2000年代半ば、米国出張の途中でテレビのスポーツニュースをつけたところ、終わったばかりの全米女子プロゴルフ(LPGA)ツアーで「アナザー・サウス・コリアン(別の韓国人)がまた優勝した」と言っていた。「米LPGAはいつも決まって『サウス・コリアン』が優勝するスポーツだ」というアナウンサーの言い方が興味深かった。この20年間、朴セリ(パク・セリ)と「セリ・キッズ」が築いてきた韓国女子ゴルフ全盛時代は神話だ。4年前に訪韓したトランプ前米国大統領は国会演説で、韓国の奇跡のような経済発展について語る際、女子ゴルフに言及した。同年の全米女子オープンで1位から4位までがすべて韓国人選手であり、10位までの8人が韓国人選手だった。世界の女子ゴルフ界で「サウス・コリアン」という名前は、全米プロゴルフ協会(PGA)ツアーにおける「ゴルフの皇帝」タイガー・ウッズと同等だった。

 ステイシー・ルイスはかつて米国トップの女子ゴルフ選手だった。ところが、いつも韓国人選手に優勝を阻まれた。韓国人選手に阻まれて優勝を逃したルイスはインタビューで、「私はこれだけ韓国人選手20人余りと闘っている」と言った。その言葉は間違っていなかった。米国のネリー・コルダは2年前、韓国の大会に出場して一時首位に立ったが、逆転負けした。コルダは「韓国の選手たちはどうやってこのように難しいコースでうまく打てるのか分からない」と言った。

 韓国女子ゴルフは「虎の穴」と同じだ。韓国系以外の選手が韓国で行われる韓国女子プロゴルフ(KLPGA)ツアー大会で優勝したのは、2005年のジュリ・インクスター=米国=のほかにほとんどいない。韓国企業が後援して10代のころから韓国の「虎の穴」を経験したコルダがついに世界ランキング1位になり、東京五輪で金メダルまで手にした。

 今は世界各国が韓国のゴルフ有望選手の育成システムを学んでいる。日本は韓国代表のシステムをベンチマークし、オーストラリア出身のコーチを迎え入れて変わった。バラバラだった日本の選手たちのスイングがコンパクトに変わるにつれ、黄金世代が登場した。サムスンが朴セリを育てたように、タイのシンハー・グループは有望選手に米国留学ビザまで与えた。その米国の大学で成長したタイの選手たちが世界の舞台で恐ろしいほどの勢いで急浮上しつつある。

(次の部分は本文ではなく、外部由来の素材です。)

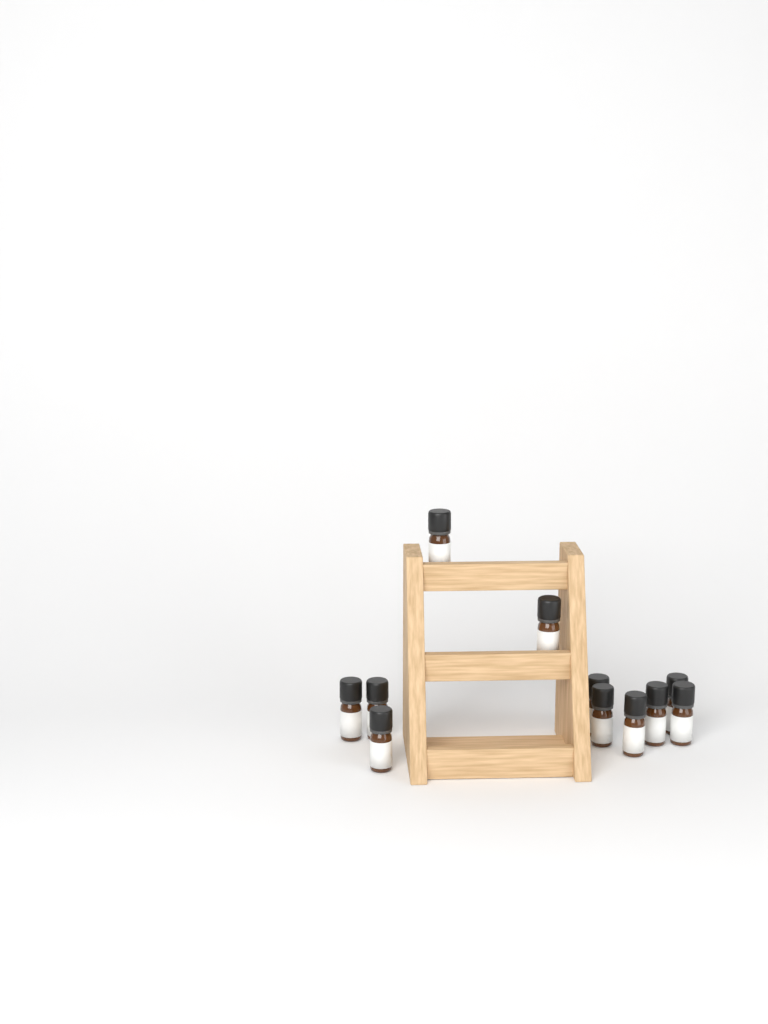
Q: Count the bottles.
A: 11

 一昨日、海外女子メジャー最終戦「AIG女子オープン(全英女子オープン)」で韓国人選手は10位以内に1人も入れなかった。今年のメジャー大会で優勝は皆無だ。これは11年ぶりのことだ。LPGA大会における韓国人選手の優勝も大幅に減った。期待していた五輪でもすべて圧倒された。新型コロナ流行で韓国の有望選手たちが米国進出をためらっているという。韓国ツアーも魅力的だし、米ツアーをうらやましがっていた時代でもない。韓国人がゴルフで特に優れているわけでもない。ほかの選手たちよりも一生懸命やっただけだ。だが、今はほかの選手たちも一生懸命やっている。